C’était en effet la première rencontre entre les deux frères ennemis depuis leur duel à l’élection présidentielle de 2010, qui avait débouché sur une majeure crise politique meurtrière. Le président ivoirien recevait ce 27 juillet son ennemi de toujours, dix ans après la crise post-électorale. Mais derrière l’accolade et les sourires, qui ont agréablement surpris les observateurs, les motivations et la sincérité de ces retrouvailles ne cessent d’interroger.

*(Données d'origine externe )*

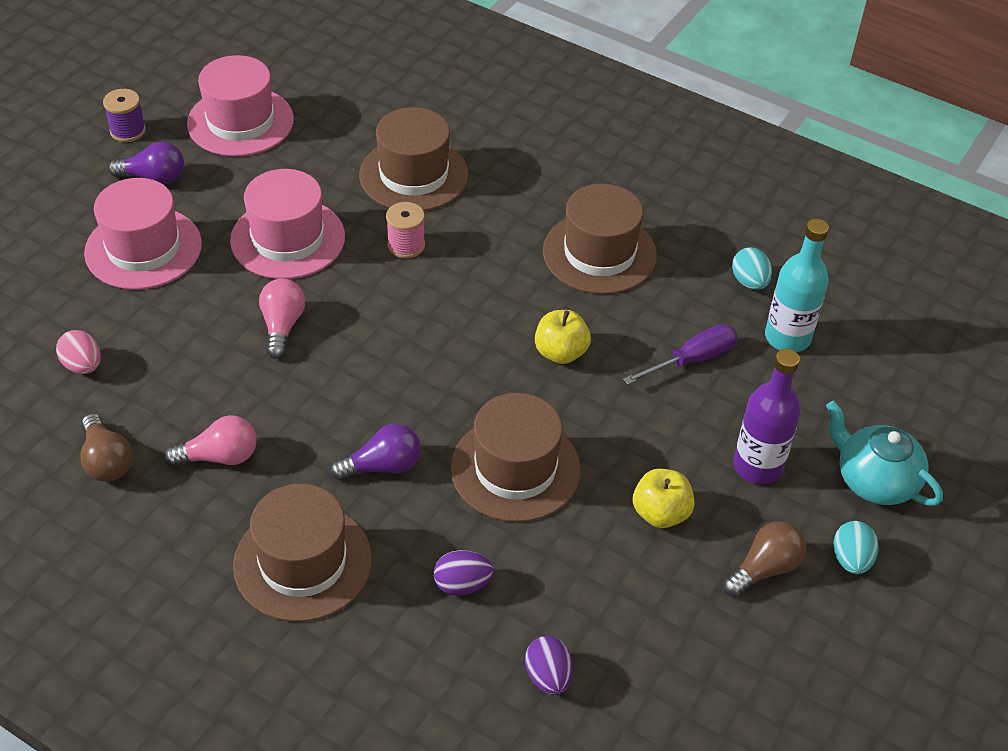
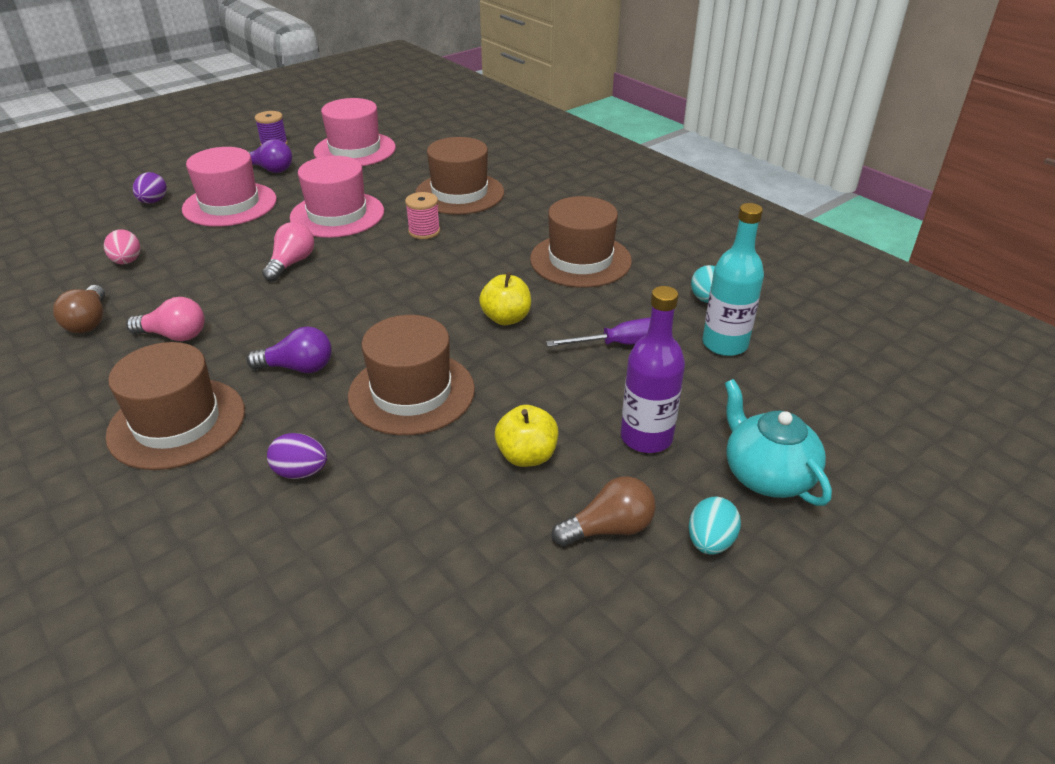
camera: 20 degrees right, 10 degrees down
purple egg [525,636,573,695] -> purple egg moved to [133,172,167,203]

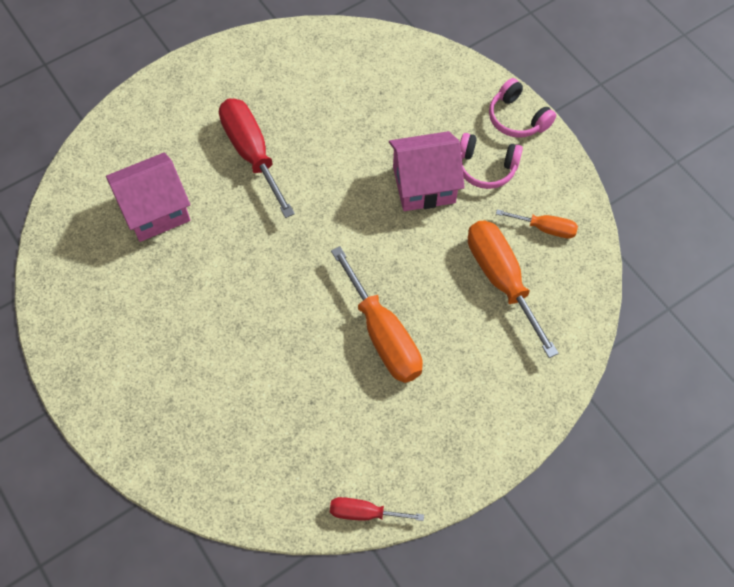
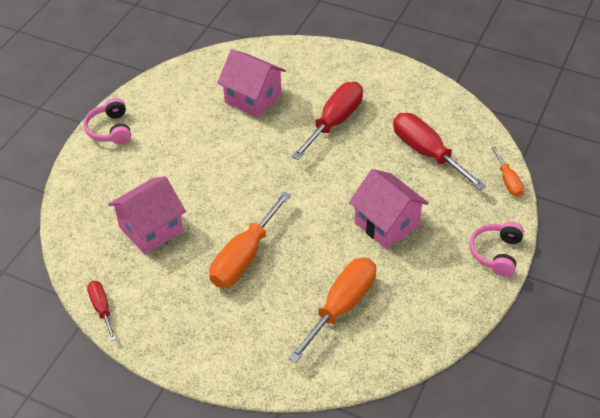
camera: 60 degrees right, 15 degrees down
pink headphones [460,133,523,189] -> pink headphones moved to [84,98,131,144]
orange screwdriver [496,209,578,239] -> orange screwdriver moved to [491,147,524,197]
none -> pink house [108,176,186,254]
none -> red screwdriver [393,113,486,190]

Laurent Gbagbo a regagné Abidjan le 17 juin dernier, après avoir été blanchi de crimes faute de « preuves suffisantes ». Il avait été libéré le 31 mars 2021 par la Cour pénale internationale après 10 ans derrière les barreaux à La Haye et loin de la politique ivoirienne.

À l’issue de la rencontre, Alassane Ouattara a tweeté: « Rencontre cordiale et fraternelle avec mon jeune frère Laurent Gbagbo. Nous travaillerons à renforcer la confiance, dans l’intérêt de notre pays ».
Dans un show savamment huilé, devant les caméras, on a distinctement entendu Ouattara, qui accueillait Gbagbo, souhaiter la bienvenue à son hôte en ces termes: « Comment tu vas, Laurent ? Content de te voir ». Puis les deux personnalités ont pénétré dans le palais présidentiel la main dans la main, comme des vieux copains.

Fraternité et détente désormais

À l’issue d’un entretien de  trente minutes, les anciens ennemis sont ressortis du palais tout sourire. Pour les observateurs, le différend opposant les deux frères ennemis semblait avoir été subitement aplani.

Devant la presse, le président Ouattara a assuré que la rencontre a été « fraternelle » et « détendue », ajoutant que « malgré les divergences du passé, ce qui importe c’est la Côte d’Ivoire, c’est la paix pour notre pays ».

Le président Ouattara a par ailleurs promis que cette rencontre n’est pas la dernière. « Nous nous sommes convenus de nous retrouver de temps en temps. C’est important de rétablir la confiance et que les Ivoiriens se réconcilient et se fassent confiance également ».

Pour sa part, Laurent Gbagbo a révélé qu’il a profité de l’opportunité pour plaider en vue de la libération des nombreuses personnes emprisonnées à la suite des affrontements post-électoraux de 2010.

De bonne augure pour l’avenir de la Côte d’Ivoire ?

La rencontre du 27 juillet entre Ouattara et Gbagbo semble venir ainsi mettre fin à l’animosité entre deux camps ennemis qui se sont affrontés à l’arme lourde, sur fond d' »ivoirité » et de conservation du pouvoir.

En effet, la Côte d’Ivoire n’a pas fini de panser ses meurtrissures après des années de guerre fratricide qui avait autant consacré la partition du pays, en 2002, qu’occasionné des milliers de morts parmi la population civile.

Après la réconciliation solennellement organisée par Laurent Gbagbo, alors président de Côte d’Ivoire, le 30 juillet 2007 à Bouaké, ex-capitale de la rébellion du futur Premier ministre Guillaume Soro, le pays était de nouveau retombée dans ses travers. La contestation des résultats de la présidentielle de 2010 avait déclenché une guerre civile tout aussi meurtrière consécutive à la crise post-électorale.

Difficile de tout effacer d’un revers de la main

Malgré la symbolique de réconciliation que renvoient les images de cordialité et de fraternité de la rencontre entre les deux ennemis d’hier, il est tout de même difficile de tout formater. « Nous estimons que la réconciliation ne peut pas se résumer à la rencontre de deux citoyens. Il faut la vérité, la justice », a estimé le même jour Issiaka Diaby, président du Collectif des victimes de Côte d’Ivoire. Un volet que Ouattara a curieusement zappé tout au long de sa présidence.


Après cette rencontre inédite, le président ivoirien va-t-il tenter la même opération de charme en direction de l’autre ancien président, à savoir Henri Konan Bédié, également en rupture avec Abidjan, mais qui, lui, a déjà pris langue avec Laurent Gbagbo, mi-juillet ? Est-ce que la rencontre « joviale » Ouattara-Gbagbo aura-t-elle suffi à exorciser définitivement la Côte d’Ivoire de ses vieux démons ? L’avenir, sûrement proche, nous le dira bien.